If the bombing is successful, and the Christian Sudanese enter the camps, they know what to expect a choice: conversion to Islam in exchange for food or starvation and death.
The wonder, and perhaps the miracle of it all, is that Christians in the South are still flocking to church, and still flocking to have their children baptized into the faith of their fathers.
50 bucks a head, last i heard. This was even portrayed on Touched By an Angel on one episode a few years ago. Missionaries were buying slaves' freedom. Problem was, once the slavers found out they could get money, they went out and apprehended more slaves to sell back. Sick.
Al Sharpeton, Jesse Jackson and the entire NAACP are hypocritical slime for not bringing this to the world's attention.

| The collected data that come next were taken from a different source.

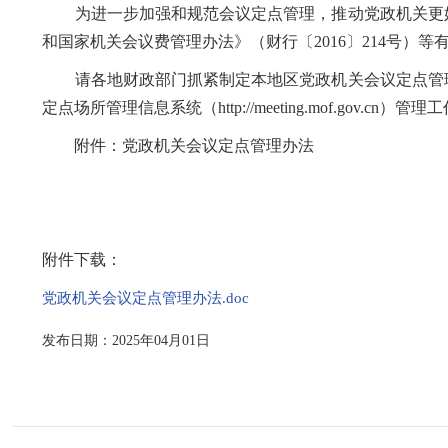
为进一步加强和规范会议定点管理，推动党政机关更好
和国家机关会议费管理办法》（财行〔2016〕214号
请各地财政部门抓紧制定本地区党政机关会议定点管理
定点场所管理信息系统（http://meeting.mof.gov.cn）管理
附件：党政机关会议定点管理办法
附件下载：
党政机关会议定点管理办法.doc
发布日期：2025年04月01日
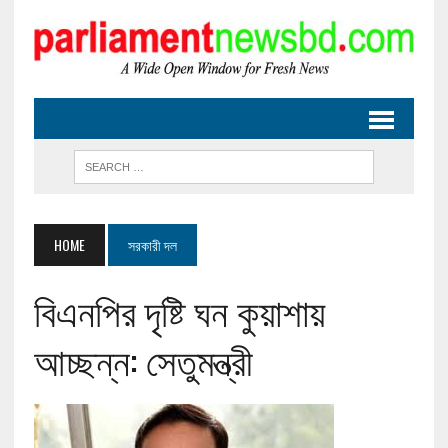
HOME
সরকারী দল
বিএনপির দৃষ্টি ঘন কুয়াশায়
আচ্ছন্ন: সেতুমন্ত্রী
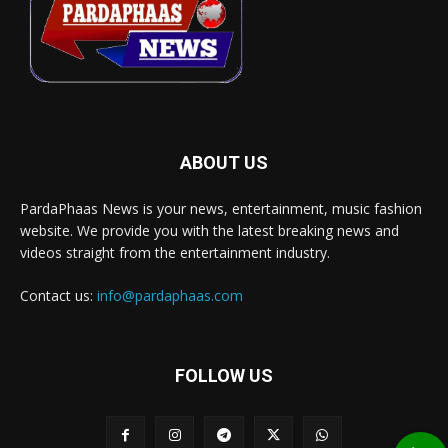
ABOUT US
PardaPhaas News is your news, entertainment, music fashion
website. We provide you with the latest breaking news and
videos straight from the entertainment industry.
Contact us:
info@pardaphaas.com
FOLLOW US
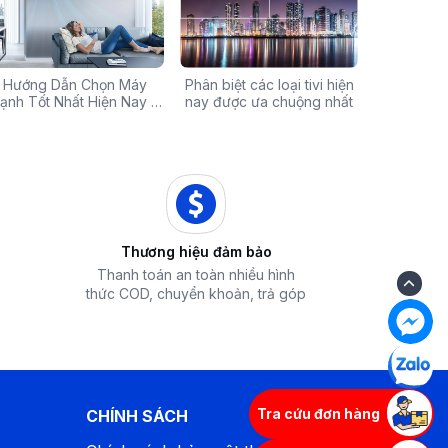
Chính Hãng Giá Rẻ –
Hướng Dẫn Chọn Máy
Tivi sale khủng đến 60%:
Phân biệt các loại tivi hiện
Xả hàng máy 
Các mã báo
 Ưu Đãi Chỉ Có Tại
ạnh Tốt Nhất Hiện Nay –
Cơ hội sở hữu chiếc tivi
nay được ưa chuộng nhất
50% - Cơ hội s
của bếp từ
iêu Chí & Gợi Ý Sản Phẩm
Điện Máy iZola
ước mơ với giá hời
hòa chính hãn
Thương hiệu đảm bảo
Thanh toán an toàn nhiều hình
thức COD, chuyển khoản, trả góp
Tra cứu đơn hàng
CHÍNH SÁCH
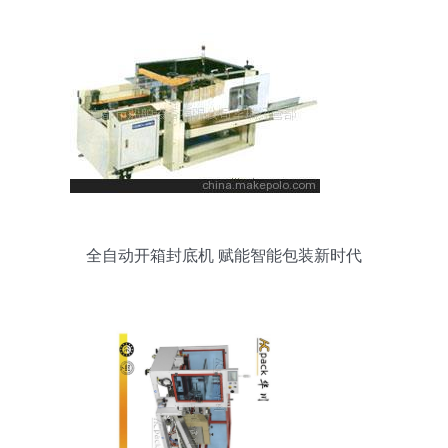
全自动开箱封底机 赋能智能包装新时代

A poster contended that victims of the Holocost don't want to be reminded about what occurred during WWII. The big difference is the essence of your article. Catholics are "currently" being persecuted and killed TODAY.
I commend your efforts to keep this fact alive.
God Bless,
EODGUY
Just be glad ya'll aren't in the delta...its like an over down here...
And where is the U.N.?
When did we decide to "go quietly into the night", and allow this body to become the weapon of choice for the world savages to wage war against us (civilization) by "other means"?
What will it take for us to stop funding or even acknowledging this evil anachronism?